Наконец, Ленин видел в некоторых проявлениях ажиотажа вокруг себя, архаичные ритуалы, которых он не мог терпеть. Так, однажды, во время очередного мероприятия, собравшиеся захотели качать Ленина на руках, он резко ответил им: Только не это... Только не качать... Я вас очень прошу...» И позже дополнил: « До чего вредна эта буржуазная культура. Как заразительна она. Я никогда не думал, чтобы этот гимназический приём качанья мог проникнуть в массы рабочих. Откуда у них эта интеллигентская затея?..»

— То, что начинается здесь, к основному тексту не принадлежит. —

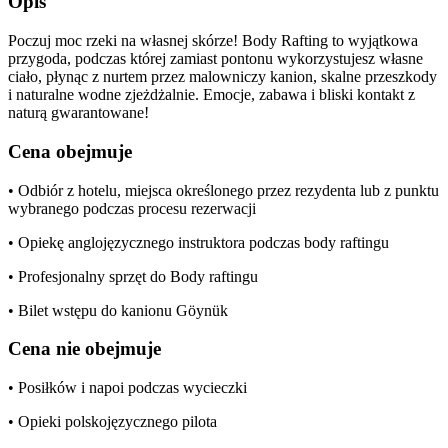
Opis
Poczuj moc rzeki na własnej skórze! Body Rafting to wyjątkowa
przygoda, podczas której zamiast pontonu wykorzystujesz własne
ciało, płynąc z nurtem przez malowniczy kanion, skalne przeszkody
i naturalne wodne zjeżdżalnie. Emocje, zabawa i bliski kontakt z
naturą gwarantowane!
Cena obejmuje
• Odbiór z hotelu, miejsca określonego przez rezydenta lub z punktu
wybranego podczas procesu rezerwacji
• Opiekę anglojęzycznego instruktora podczas body raftingu
• Profesjonalny sprzęt do Body raftingu
• Bilet wstępu do kanionu Göynük
Cena nie obejmuje
• Posiłków i napoi podczas wycieczki
• Opieki polskojęzycznego pilota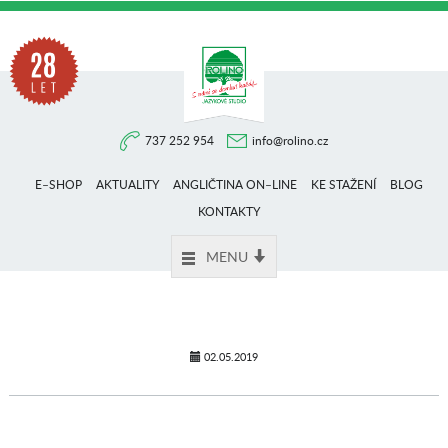
Na
737 252 954
info@rolino.cz
trhu
E–SHOP
AKTUALITY
ANGLIČTINA ON–LINE
KE STAŽENÍ
BLOG
více
KONTAKTY
MENU
než
28
02.05.2019
let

Ленин действительно боролся с теми «расточительными» масштабами возвеличивания его личности, которые считал излишними и вредными. Он заставлял убирать свои портреты из кабинетов учреждений, попытался противодействовать установке на заводе Михельсона, на месте, где его ранила Каплан, обелиск. Однако, что интересно, он никогда не требовал ультимативно раз и навсегда прекратить высказывания об исключительности его деятельности. Луначарский вспоминал, как Ленин высказался об этом: «С большим неудовольствием я замечаю, что мою личность начинают возвеличивать. Это досадно и вредно. Все мы знаем, что не в личности дело. Мне самому было бы неудобно воспретить такого рода явление. В этом тоже было бы что-то смешное, претенциозное. Но вам следует исподволь наложить тормоз на всю эту историю».
А неудобство воспрещения заключалось в том, что Ленин понимал, что единство партии, правительства и народных масс неизбежно зиждется на том, что в нем существует безусловное доверие к вождю, в том числе и в вопросе его неординарных способностей, которые, следует отметить, не раз проявлялись в революционной практике. Тот же Луначарский вспоминал: «Я думаю, что Ленин, который терпеть не мог культа личности, всячески его отрицал, в последующие годы понял и простил нас. Тут уж ничего не поделаешь, — мы всей огромной массой любили его горячо, не только чтили его, а именно, были влюблены в его моральный облик, и не только в его великий ум вождя, — всё вместе сливалось в обаятельный и гигантский образ».
Впрочем тех, кто особенно увлекался, и из-за этого страдала работа, Ленин старался поправлять, а особо ретивых – даже наказывать.